January 25, 2024

I Still Feel Shame for My Past Sins. What Should I Do?

Nathan W. Bingham & Sinclair Ferguson
I Still Feel Shame for My Past Sins. What Should I Do?

No matter how long someone has been a Christian, sometimes remembering sins from the past can bring feelings of shame. Today, Sinclair Ferguson explains how the gospel brings us peace when these thoughts arise.


NATHAN W. BINGHAM: Joining us this week on the Ask Ligonier podcast is Dr. Sinclair Ferguson. Dr. Ferguson, many Christians still feel shame for their past sins. What counsel would you give them, and how can the gospel help?

DR. SINCLAIR FERGUSON: Well, this is a great pastoral question. We feel shame for our past sins. What can we do to find help? I think the first thing I would say to somebody who said that to me would be: “I feel exactly the same way. And God’s people throughout the ages have often felt that.” In fact, Paul seems to assume that we will think that. In Romans, he says, “You think about the things you did in the past and you feel ashamed of them, and you realize that they brought no fruit to you.” So maybe the first thing to say is, “If that’s true of me, then I’m not alone,” that it’s been the experience of God’s people throughout the ages.

I remember reading Samuel Rutherford, who loved the Lord Jesus so much and wrote about Him so marvelously. In his letters, he says that the memory of the sins of his past were like a new fire being set off in his life, and that can happen. So, I think maybe one of the first things to say is we always need to look out for Satan. You know, financial people speak about “gilt-edged” stock in the United Kingdom. And I’ve sometimes thought that’s a good way of thinking also about the way Satan works, although you spell the word guilt in his case differently. He loves to dabble in our guilt. Calvin has an expression he uses in that connection. He says, “Sometimes Satan seeks to drive the saint to despair in this way.”

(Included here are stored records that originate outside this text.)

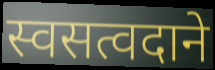
स्वसत्वदाने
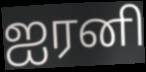
ஐரனி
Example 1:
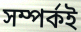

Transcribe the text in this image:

সম্পর্কই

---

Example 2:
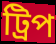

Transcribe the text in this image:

ট্রিপ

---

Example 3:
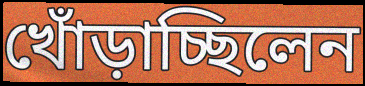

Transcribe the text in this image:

খোঁড়াচ্ছিলেন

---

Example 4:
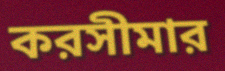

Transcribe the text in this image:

করসীমার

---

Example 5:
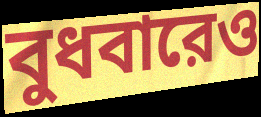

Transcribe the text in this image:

বুধবারেও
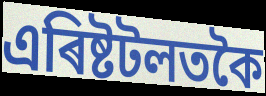
এৰিষ্টটলতকৈ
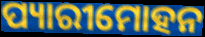
ପ୍ୟାରୀମୋହନ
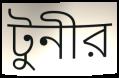
টুনীর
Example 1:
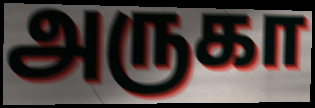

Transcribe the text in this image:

அருகா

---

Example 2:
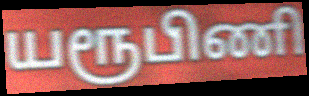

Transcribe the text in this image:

யரூபிணி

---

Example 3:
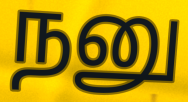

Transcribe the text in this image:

நனு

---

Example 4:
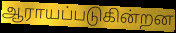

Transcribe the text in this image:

ஆராயப்படுகின்றன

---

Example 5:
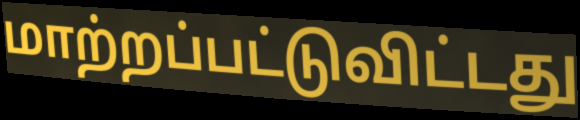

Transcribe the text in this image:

மாற்றப்பட்டுவிட்டது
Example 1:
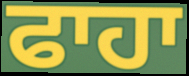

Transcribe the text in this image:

ਫਾਹਾ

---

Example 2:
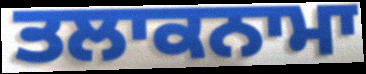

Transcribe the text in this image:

ਤਲਾਕਨਾਮਾ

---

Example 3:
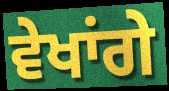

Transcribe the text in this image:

ਵੇਖਾਂਗੇ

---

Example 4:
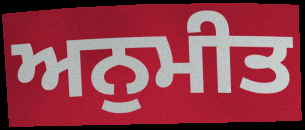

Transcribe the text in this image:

ਅਨੁਮੀਤ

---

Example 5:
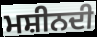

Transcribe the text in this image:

ਮਸ਼ੀਨਦੀ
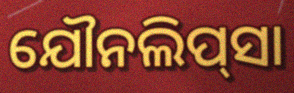
ଯୌନଲିପ୍‌ସା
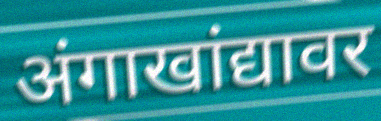
अंगाखांद्यावर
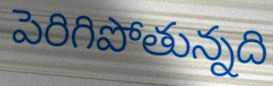
పెరిగిపోతున్నది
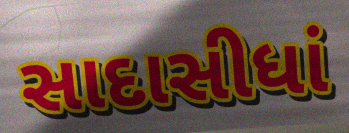
સાદાસીધાં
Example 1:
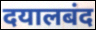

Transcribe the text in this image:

दयालबंद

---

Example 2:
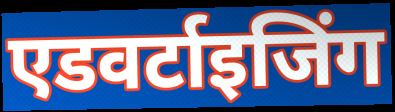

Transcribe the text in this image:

एडवर्टाइजिंग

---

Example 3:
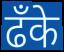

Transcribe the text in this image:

ढँके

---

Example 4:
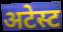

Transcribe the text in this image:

अटेस्ट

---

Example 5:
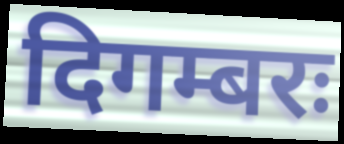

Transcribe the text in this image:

दिगम्बरः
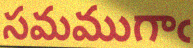
సమముగాఁ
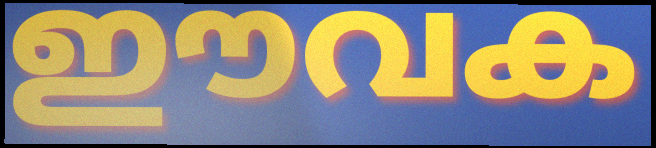
ഈവക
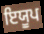
ਇਯੂਪ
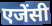
एजेंसी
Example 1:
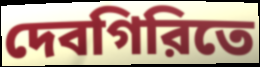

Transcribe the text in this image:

দেবগিরিতে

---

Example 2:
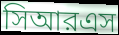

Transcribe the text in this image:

সিআরএস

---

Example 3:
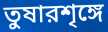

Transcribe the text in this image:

তুষারশৃঙ্গে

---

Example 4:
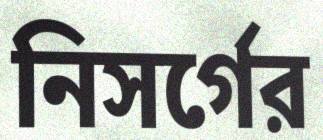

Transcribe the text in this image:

নিসর্গের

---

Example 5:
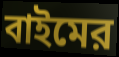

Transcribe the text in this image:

বাইমের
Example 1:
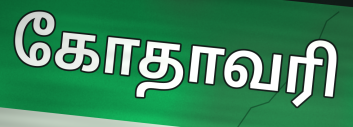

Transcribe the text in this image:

கோதாவரி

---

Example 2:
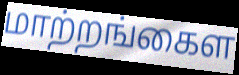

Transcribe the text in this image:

மாற்றங்கைள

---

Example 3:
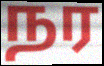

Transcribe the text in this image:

நர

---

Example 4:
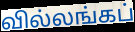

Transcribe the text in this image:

வில்லங்கப்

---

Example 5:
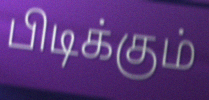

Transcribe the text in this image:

பிடிக்கும்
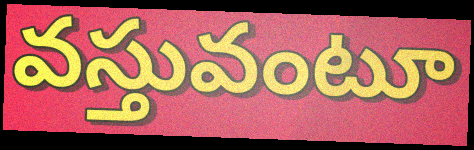
వస్తువంటూ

So, how do we respond? Well, I think there are two things to say here. First of all, we need to get the gospel right. And then second of all, we need to get the Lord Jesus right.

So, first of all, we need to get the gospel right. What does that mean? It means remembering that Christ died for our sins once for all. That means He did it once. He doesn’t need to do it again. He has done absolutely everything that is needed to pardon all my sins. He has done everything that is needed to deal with my shame.

If you think about what He went through at the cross, perhaps even stripped bear and assaulted, made an object of shame, why would His father allow that to happen? Why would they agree that He would do that? It was so that He would not only deal with the guilt of my sin by dying for me on the cross, but that He would also deal with the shame of my sin by the way in which He died as someone who was crucified. So, I think we need to remember that everything needed for our forgiveness has already been done.

The second thing to remember is that when we come to faith in Christ, our justification in Christ is absolutely perfect. I sometimes put it this way: if you could find the oldest and saintliest person in your church and bring them forward to the front of the congregation and then find the newest Christian, just a baby Christian just struggling to begin the Christian life, that elderly saint who may have suffered so much, been so faithful so long, is no more justified than this young Christian, and this young Christian is no less justified. Sometimes we allow Satan to absorb our minds with our shame because we’ve fallen into the temptation that our justification ebbs and flows, but it doesn’t. It’s given to us fully and finally—the righteousness of Jesus Christ fully and finally given to us the moment we become Christians.

So, we need to get the gospel right, and we need to ask the Spirit to help us to appropriate the truth of the gospel, to realize that as Jeremiah puts it—and interestingly, this is quoted twice in Hebrews, in Hebrews 8 and 10—God says to us, “In the new covenant, in Christ, I will remember your sins no more” (Jer. 31:34; Heb. 8:12; 10:16–17). So, we need to appreciate that God is not remembering them and not allow Satan to insist that we remember them, and when we do remember them, to bring them back to the Lord and seek and enjoy His forgiveness again.

And then, as I said, the second thing is to get the Lord Jesus right. I think there are Christians who feel that Jesus is just waiting there to hammer them. And I hope I’m not being misunderstood in saying this, but I think it’s so important that we understand Jesus is far more concerned about us than He is about our sins. I think sometimes we can have a view of Jesus that suggests what He’s really interested in is our sins because He died for them. But you see, He died for them because He was more interested in us than He is interested in our sins. He died for us in order to get rid of our sins, not to keep bringing up our sins.

And so, what we need to do is to keep turning our eyes to Christ. Many of the past masters of the spiritual life—and I’ve encountered this saying in several of them—have said something like, “For every look you take at yourself, make sure you take ten looks at Christ.” And I think if we begin to do that, we’ll begin to find that the Lord helps us to deal with the shame of our past.